Four months, someone said. “Four months ago, okay,” he said, with a little smile.
He’s not happy yet. But he thinks he’s going to be. “I had a year away. I was hurt. This is what I can do,” said Woods, explaining why it has taken him so long to incorporate the teaching methods of new coach Sean Foley. “We see what’s coming. It’s just a matter of time. Stay the course. . . . My ball striking is getting better and better.”
Does this year remind him of ’09 when he won the same three tournaments — Arnold Palmer and Jack Nicklaus’s invitationals, then his own AT&T in the first half of the year? “In ’09, I won six times,” he said. “It would be great to have that same total with a couple of majors.”
This is Tiger the Great speaking. It is also Tiger the Overbearing, or Tiger the Center of All Attention Since Birth, depending on your view.

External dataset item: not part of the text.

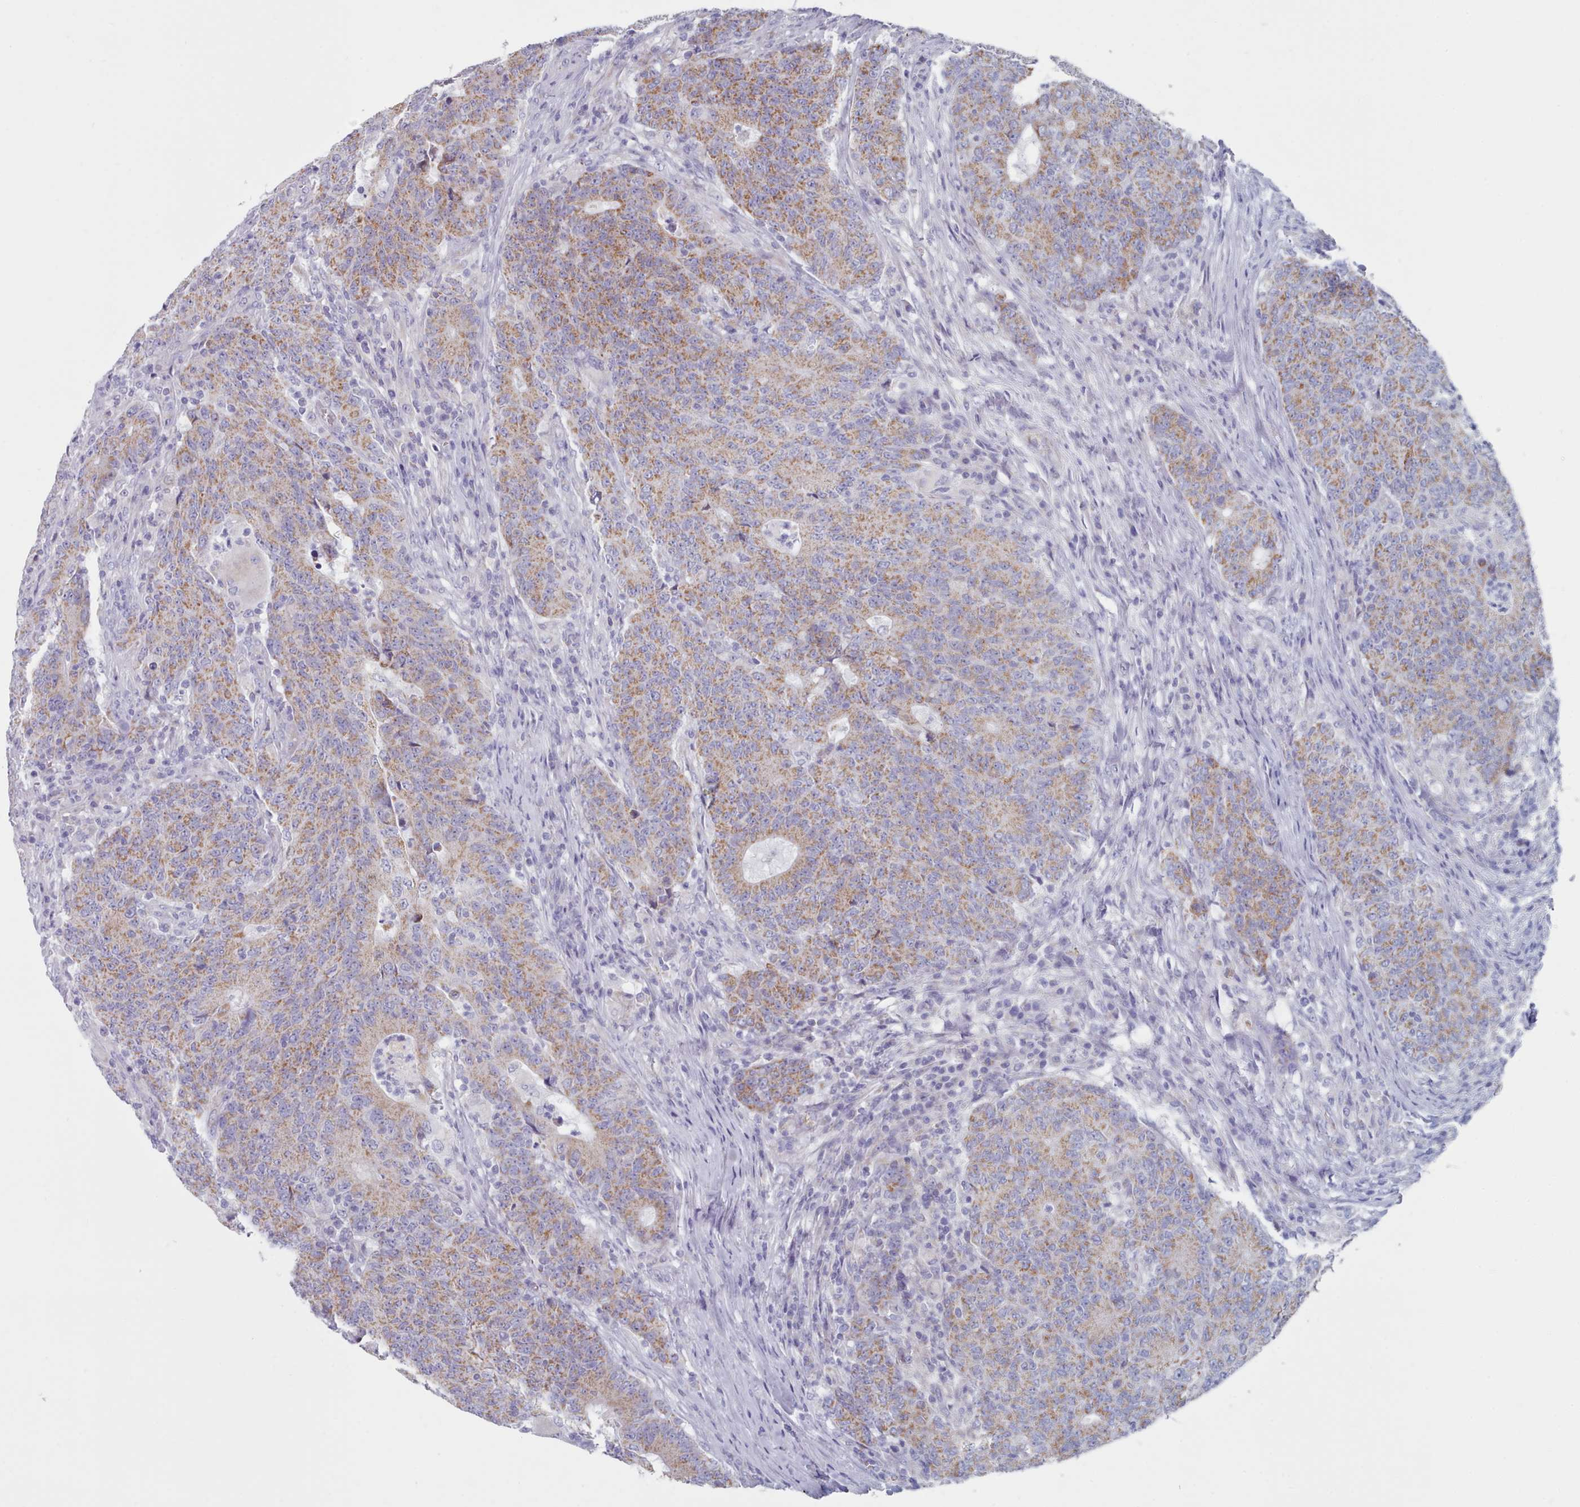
{"staining": {"intensity": "moderate", "quantity": ">75%", "location": "cytoplasmic/membranous"}, "tissue": "colorectal cancer", "cell_type": "Tumor cells", "image_type": "cancer", "snomed": [{"axis": "morphology", "description": "Adenocarcinoma, NOS"}, {"axis": "topography", "description": "Colon"}], "caption": "Protein staining of colorectal cancer tissue demonstrates moderate cytoplasmic/membranous staining in about >75% of tumor cells. (Stains: DAB (3,3'-diaminobenzidine) in brown, nuclei in blue, Microscopy: brightfield microscopy at high magnification).", "gene": "HAO1", "patient": {"sex": "female", "age": 75}}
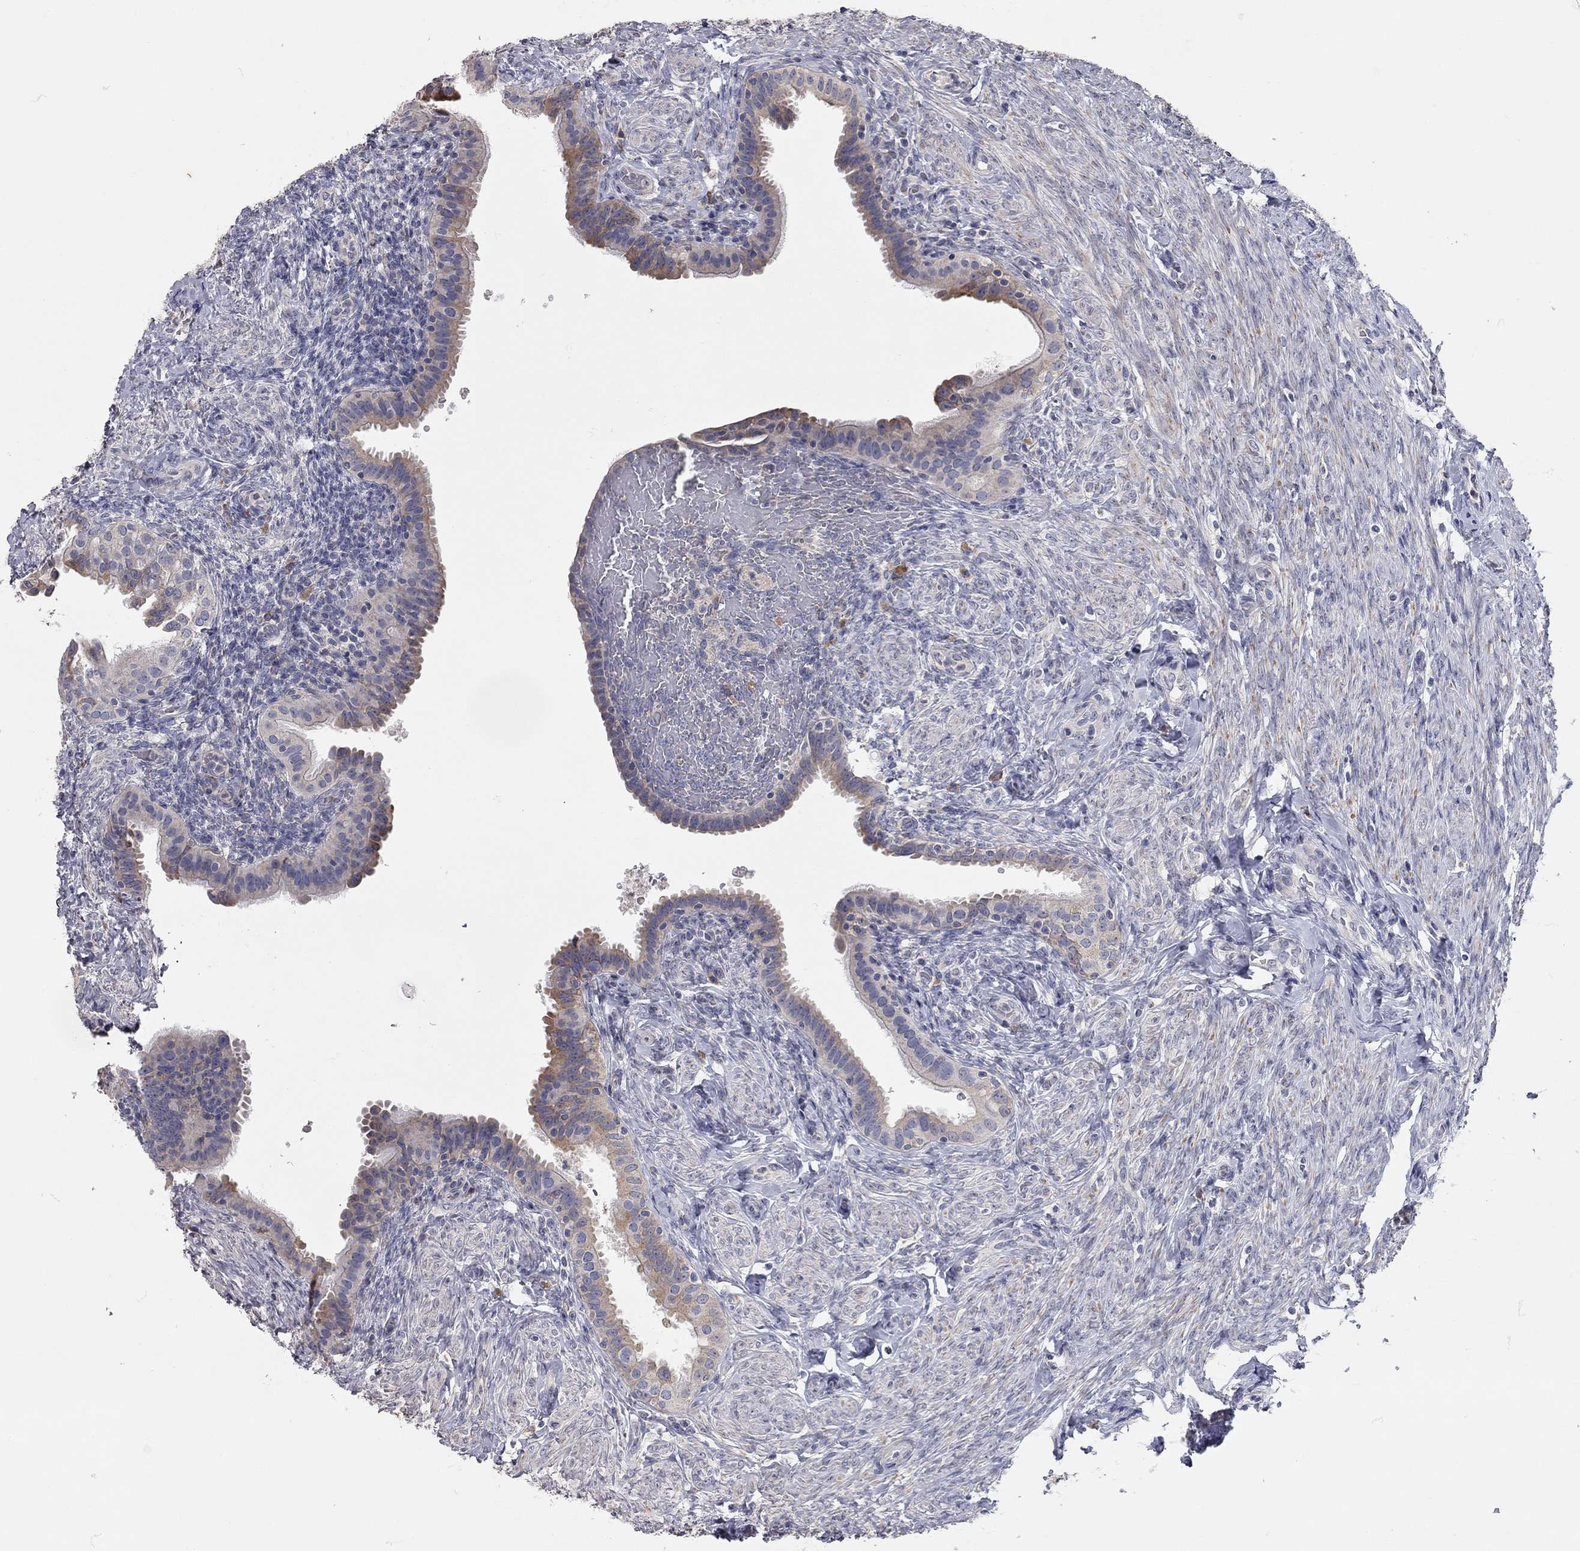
{"staining": {"intensity": "moderate", "quantity": "25%-75%", "location": "cytoplasmic/membranous"}, "tissue": "fallopian tube", "cell_type": "Glandular cells", "image_type": "normal", "snomed": [{"axis": "morphology", "description": "Normal tissue, NOS"}, {"axis": "topography", "description": "Fallopian tube"}], "caption": "IHC of unremarkable human fallopian tube shows medium levels of moderate cytoplasmic/membranous expression in about 25%-75% of glandular cells.", "gene": "XAGE2", "patient": {"sex": "female", "age": 41}}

Defiance is seldom becoming, but often impressive. And Tiger’s shoulder chip is growing with each Tour win. To a relatively minor question on an unrelated subject, Woods answered: “I won a U.S. Open on a broken leg. I can handle it.” The questioner said something ameliorating, like, “we didn’t know it was broken.”
“I did, though,” Woods said.
One competitive moment, on the 12th hole with Woods’s ball near a large tree 165 yards from the green, showed why Woods is, actually, just as different from everybody else (in golf) as he dares to announce that he is.
At the top of his backswing, he would almost hit the tree. On his downswing, he would certainly smash his nine-iron against it. “I told the gallery: ‘Be careful. This club might snap,’ ” Woods said. “I had to aim 20 yards right of the right bunker.”